Helplessness lives in me like a splinter in my foot that I hope will go away if I avoid it. My coach I worked with for three years pointed this out to me. I can go to the depth of my grief and the top of my rage. I can face my shame in the mirror and rock and cry until my emotions have moved through me.
But helplessness is the emotion that gets stuck. It’s the the no go zone in my body.
I am action-oriented, empowered person who believes that there is always something I can do. But the problem with not feeling my helplessness, is that I make myself responsible for everyone and everything. Which is exhausting and makes it hard to get help when I most need it.
Right now I am dealing with a situation in which I have no control. No power to change it.
It’s the pain of when someone you love wrestles with invisible forces that shift their way of being. I worry they are losing touch with reality, when the truth is that I am out of touch with their reality and what they are feeling.
To release the helplessness held hostage in my body, I have to relinquish control. I have to give my power over to others, over to faith.
I’m trying to sit with my helplessness, but my brain is just flooding me with shoulds, all the things I should do, and then guilt for not doing those things. But guilt is my most accompanied companion. Guilt is my guard dog emotion protecting me from feeling the helplessness. It’s like a puppy with frenetic energy keeping me from the stillness I seek.
I write to feel into my helplessness.
I attended a writing group where the prompt was to take an oppressive situation and “queer it up.” The facilitator drew inspiration from his queer community, a group that fights for their joy amongst their oppression.
As I listened to the prompt explanation, I thought, no way can I “queer up” what I am dealing with. But as our timer started, my fingers moved across the keyboard not knowing what I would say.

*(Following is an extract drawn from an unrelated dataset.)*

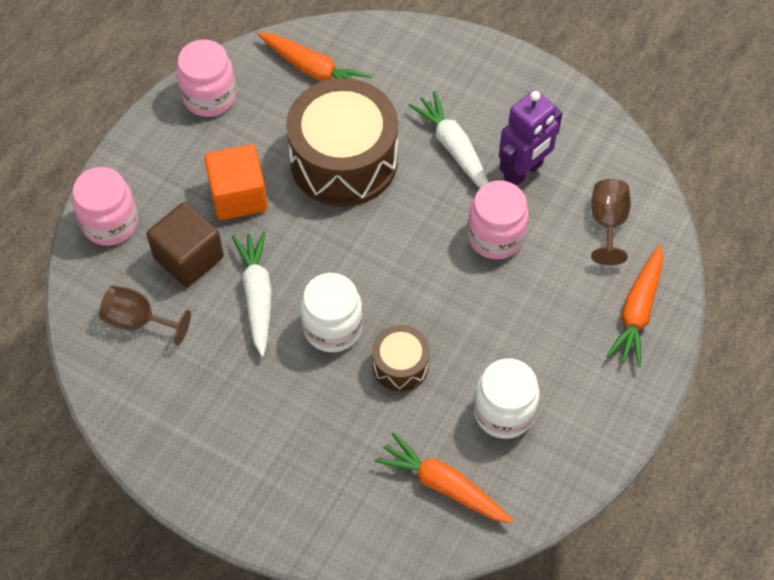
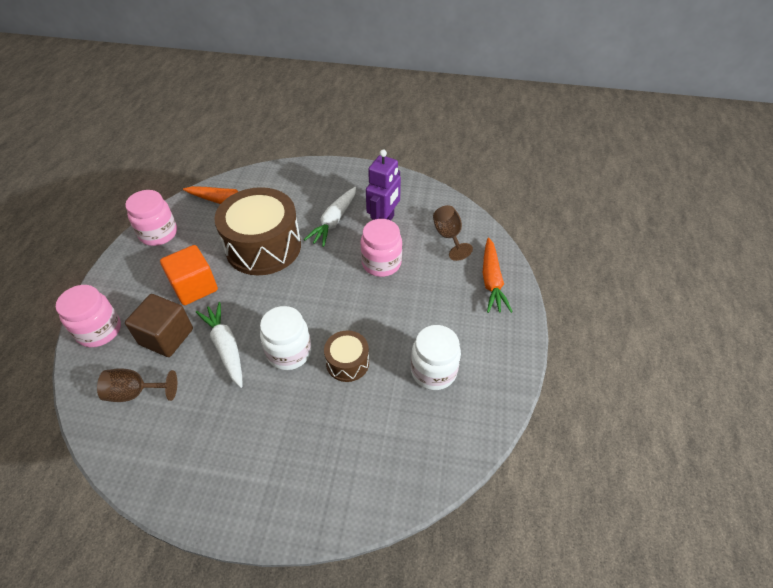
camera: 20 degrees left, 10 degrees down
orange carrot [375,432,513,523] -> none
white carrot [408,91,489,188] -> white carrot turned 105 degrees counterclockwise [304,187,356,247]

I had been so focused on everything that was wrong, that even asking myself the question, “What do I want? If I could sprinkle magic dust and change this situation immediately, what would happen?” was confronting.
I realized that life is mostly playing defense. What would it be like to imagine an oppressive situation from a space of offense, envisioning what we want rather than fighting against what we don’t want.
After experiencing the worst interaction with the medical system, I responded to the prompt like this:
Imaging a Radical Doctor Call
This is a personal concierge wellness call from Dr. Ramirez. We are calling to update you on Teo’s progress. He is transmuting and shedding pain as he moves through worlds that we are not in touch with. He is accessing multiple dimensions and communing with departed souls and those that have not yet been birthed. It’s not an easy path, nor a dangerous path. But he is safe on this uncomfortable journey.
Right now he is in a heat-inducing state. His energy is rising to the heavens, where passion and inspiration run red. That is allowing him to feel all he needs to feel. Feeling is the beginning of healing. Once his body processes the heat-state, he will move to the cooling-state. His energy will be low but that is what will allow him to regenerate. This process is natural. There is nothing to shame. Nothing to do. He just needs to be witnessed with love, grace, and compassion.
I have set aside this time to be a conduit for your family’s healing. Please share with me your thoughts, questions and concerns. I am here for as much time as you need. My job is to help you understand and be with this process without fear.
I realized in writing this that I was projecting onto the doctor what I need right now. Not to fix, but to witness. To be with what is—which is what helplessness is. The same grace the doctor was giving me, I can give to myself. Being gentle with myself and allowing myself to be witnessed as I am right now.
The problem isn’t the helplessness itself, but my resistance to it.
Writing doesn't eliminate my helplessness—it gives it somewhere to breathe. In the space between words, I move through states of being like weather patterns: the sharp pain of witnessing suffering I cannot fix, moments of surprising peace when I surrender what I cannot control, the undertow of grief, and beneath it all, love.